One of the most misunderstood terms in business today is “dashboard”. When many people hear the phrase “dashboard report”, they think of the dashboard of their car, or even the cockpit of an advanced fighter jet, with fuel gauges, speedometers, and other displays crammed into a tight space. These displays are effective in your car, because they tell you what’s going on right now. They’re effective in a jet, because the pilot has undergone many hours of training in order to interpret these gauges appropriately. These flashy but cluttered displays are horrible in a business report, because they are inefficient at presenting information, they don’t show trends, they distract the viewer with colors and glitter, while presenting very little useful information.
A dashboard report is not a set of dial gauges that mimics the cockpit of a 747. A dashboard report is the combination of a large number of small, well-designed charts and tables, thoughtfully integrated to pack a great deal of information into a small area on screen or on a printed page. In this post I describe some free and commercial resources for creating dashboard reports, particularly within Microsoft Excel.
Stephen Few of Perceptual Edge has spent a career learning and teaching what techniques effectively display data so that human eyes can readily perceive it as information and human minds readily analyze it as knowledge. Stephen has written two books entitled Show Me the Numbers and Information Dashboard Design, which explain how to present information in ways which are known to be effective, based on the psychology of cognition and the physiology of vision. These books are very good references for understanding perception and cognition in terms of informational display.

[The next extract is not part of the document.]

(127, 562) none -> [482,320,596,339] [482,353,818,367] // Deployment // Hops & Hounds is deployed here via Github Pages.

Businessman and Excel MVP Charley Kyd of ExcelUser explains the benefits of dashboard reporting, and shows how to construct robust dashboard reports with clearly written procedures. Charley has incorporated Few’s approaches with his own background in Excel financial analysis to produce a comprehensive guide to using Excel to produce efficient dashboard reports. Charley’s commercial materials include an e-book, Dashboard Reporting with Excel, and a number of example workbooks that show the concepts and techniques behind effective Excel dashboard reports. In addition to construction of dashboards, Charley shows how to design a system of workbooks and directories so that regular updates of a dashboard is painless, taking minutes instead of days.

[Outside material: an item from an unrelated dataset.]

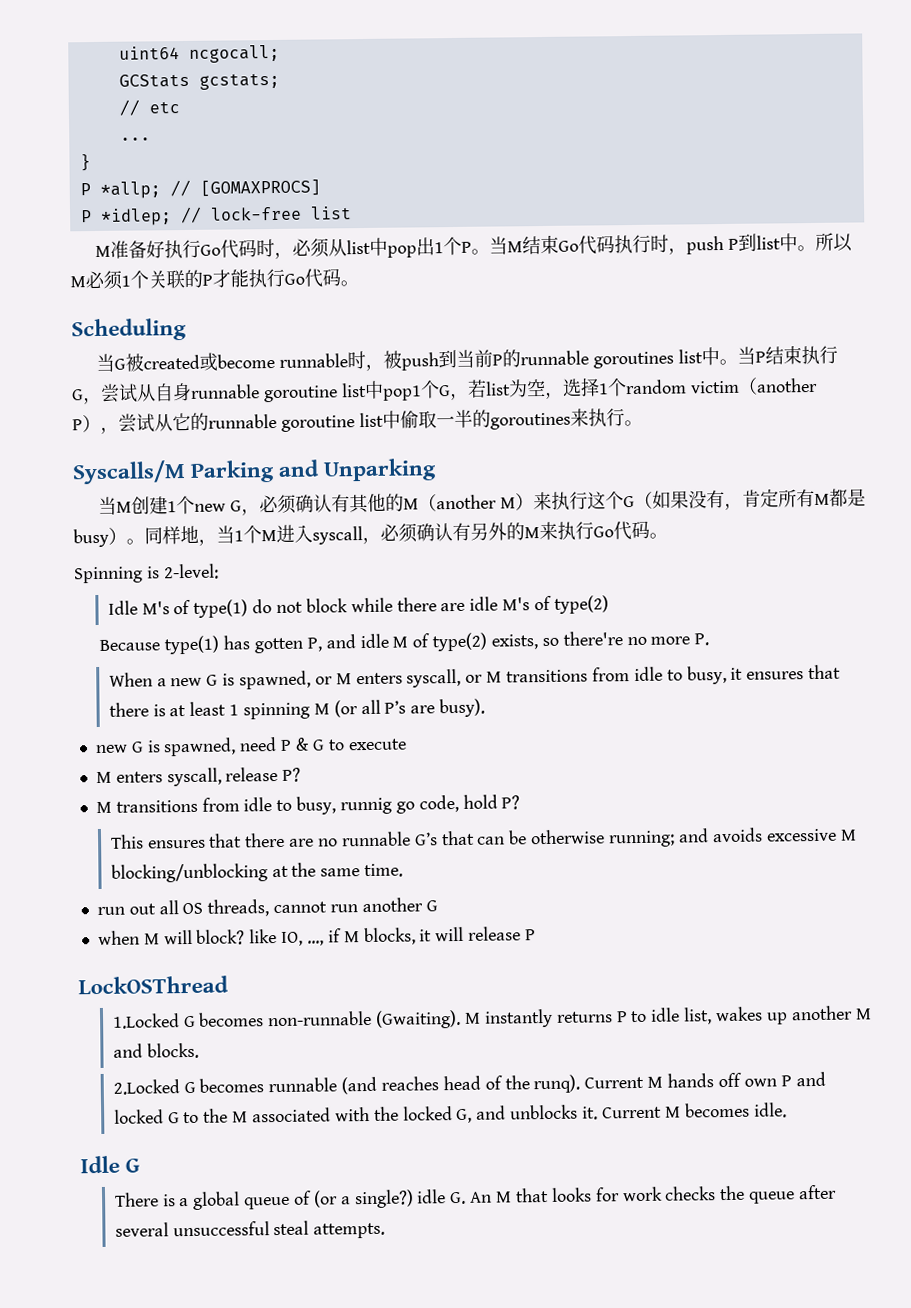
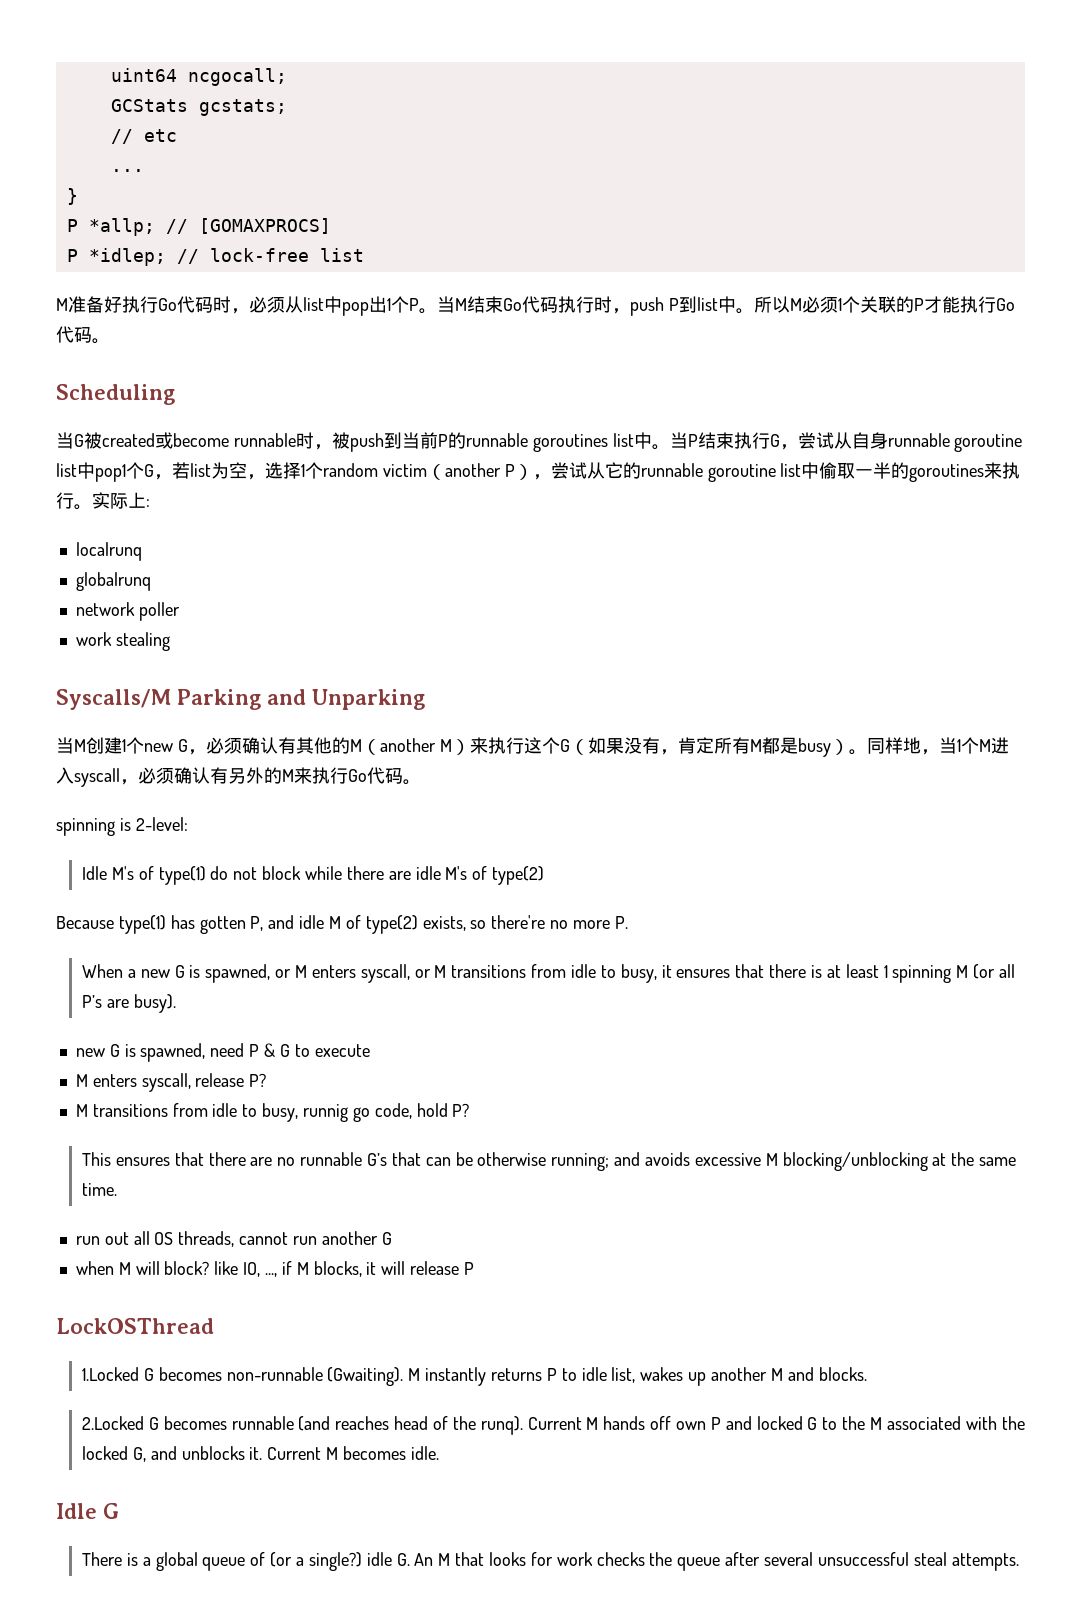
(643, 423) none -> [92,492,150,509] [75,542,142,561] [75,572,151,591] [75,602,180,621] [75,632,170,651] 实际上: // localrunq // globalrunq // network poller // work stealing
[74,566,143,584] Spinning -> [56,818,115,836] spinning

In his intelligent and informative blog Charts, Jorge Camoes discussed dashboards. Jorge takes a pragmatic approach, and offers instructions on dashboarding in Excel as well as reviews of other charting products. His Excel posts include How to create a dashboard in Excel, Excel Dashboards: do you need VBA?, and 10 tips to improve your Excel dashboard. Jorge has reviewed the use of Crystal Xcelsius as a dashboarding environment, and found it lacking (which matches my own experience), and he has provided a link to a dashboard best practices paper by Dundas, maker of fancy charting software. Visit Jorge’s archive of dashboard-related posts.
Excel MVP and author Mike Alexander of DataPig Technologies has written about Excel pivot tables, integrating Excel and Access, and about dashboards. Mike has written about Crystal Xcelsius, and his new book, Excel 2007 Dashboards and Reports for Dummies is being released this month.
The Dundas white paper Dashboard Best Practices is [no longer] available both online in html format and as a pdf document. In Jorge Camoes’ post Dashboard design: we need best practices for best practices, Jorge finds that the content of the white paper accurately reflects the philosophies of the experts cited above; unfortunately he also finds that the Dundas charting package and documentation seems to promote conflicting practices, with special graphical effects obscuring the accurate dispay of information.
Sandy Cavalaris, who writes the Excel with Monarch blog, describes how to use Excel in conjunction with the to create a dashboard reporting system (part one and part two). I know very little about Monarch, but it seems like a worthwhile approach to try before dumping hundreds of thousands of dollars in a monolithic ERP system.
I have the following advice to anyone who is developing dashboard reports. You already have Microsoft Excel, so you should try to use it as a dashboard application before investing in expensive and obscure software. Excel can link to local data and to corporate databases, so it can wield the power of large packages with less overhead. Start with Stephen Few’s book on Information Dashboard Design to gain insights into what makes effective data displays. Read Charley Kyd’s web site and e-book to get practical approaches to dashboarding in Excel. Read Jorge Camoes’ archive of dashboard-related posts for more practical insights into Excel dashboarding. Then build and tear down and build again, until you have a display system that is informative and leads to framing good business decisions.